[[ Recorded data, beginning ]]

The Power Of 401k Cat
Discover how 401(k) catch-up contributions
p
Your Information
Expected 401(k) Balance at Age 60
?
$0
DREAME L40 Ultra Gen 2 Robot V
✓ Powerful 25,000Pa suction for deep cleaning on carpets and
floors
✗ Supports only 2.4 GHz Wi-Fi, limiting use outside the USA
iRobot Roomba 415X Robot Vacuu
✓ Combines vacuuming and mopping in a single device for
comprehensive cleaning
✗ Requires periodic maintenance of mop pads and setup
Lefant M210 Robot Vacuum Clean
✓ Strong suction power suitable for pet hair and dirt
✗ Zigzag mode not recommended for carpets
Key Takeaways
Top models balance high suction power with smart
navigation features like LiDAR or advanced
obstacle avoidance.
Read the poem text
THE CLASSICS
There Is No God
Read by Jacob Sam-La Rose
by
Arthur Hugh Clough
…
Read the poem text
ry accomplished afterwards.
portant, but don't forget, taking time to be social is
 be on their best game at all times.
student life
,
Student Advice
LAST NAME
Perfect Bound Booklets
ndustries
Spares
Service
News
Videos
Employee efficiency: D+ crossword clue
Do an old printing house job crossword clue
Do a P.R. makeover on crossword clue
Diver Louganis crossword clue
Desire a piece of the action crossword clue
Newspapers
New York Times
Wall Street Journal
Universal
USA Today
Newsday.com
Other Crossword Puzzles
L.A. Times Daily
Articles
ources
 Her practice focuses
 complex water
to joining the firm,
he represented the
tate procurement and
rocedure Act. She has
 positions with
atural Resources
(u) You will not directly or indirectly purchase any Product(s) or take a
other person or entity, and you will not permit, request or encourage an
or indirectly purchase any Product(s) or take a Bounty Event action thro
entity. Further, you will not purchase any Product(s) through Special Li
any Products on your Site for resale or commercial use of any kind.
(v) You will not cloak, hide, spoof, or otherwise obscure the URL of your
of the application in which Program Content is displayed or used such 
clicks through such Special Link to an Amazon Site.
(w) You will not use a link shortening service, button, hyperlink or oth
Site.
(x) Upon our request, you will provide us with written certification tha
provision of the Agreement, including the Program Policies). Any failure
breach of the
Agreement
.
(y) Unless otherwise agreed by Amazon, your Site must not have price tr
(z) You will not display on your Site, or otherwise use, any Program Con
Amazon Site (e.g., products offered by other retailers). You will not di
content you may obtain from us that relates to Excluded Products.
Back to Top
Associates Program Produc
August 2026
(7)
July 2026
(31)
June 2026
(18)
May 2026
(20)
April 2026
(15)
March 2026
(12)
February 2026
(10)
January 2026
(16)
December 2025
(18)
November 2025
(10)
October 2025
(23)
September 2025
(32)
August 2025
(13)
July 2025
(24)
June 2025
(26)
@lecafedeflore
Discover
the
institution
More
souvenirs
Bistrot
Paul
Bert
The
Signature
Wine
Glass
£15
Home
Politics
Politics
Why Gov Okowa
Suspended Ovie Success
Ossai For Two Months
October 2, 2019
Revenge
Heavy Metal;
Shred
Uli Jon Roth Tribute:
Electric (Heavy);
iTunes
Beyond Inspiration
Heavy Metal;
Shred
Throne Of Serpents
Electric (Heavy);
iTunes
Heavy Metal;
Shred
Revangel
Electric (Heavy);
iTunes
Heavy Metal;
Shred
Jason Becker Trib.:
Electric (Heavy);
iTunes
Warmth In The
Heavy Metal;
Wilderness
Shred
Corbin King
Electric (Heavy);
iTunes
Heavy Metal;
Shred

[[ Recorded data, end ]]

| Task |
Locate each line above that contains the string "through" and copy it out in full. Case counts.

| Worked solution |
entity. Further, you will not purchase any Product(s) through Special Li
clicks through such Special Link to an Amazon Site.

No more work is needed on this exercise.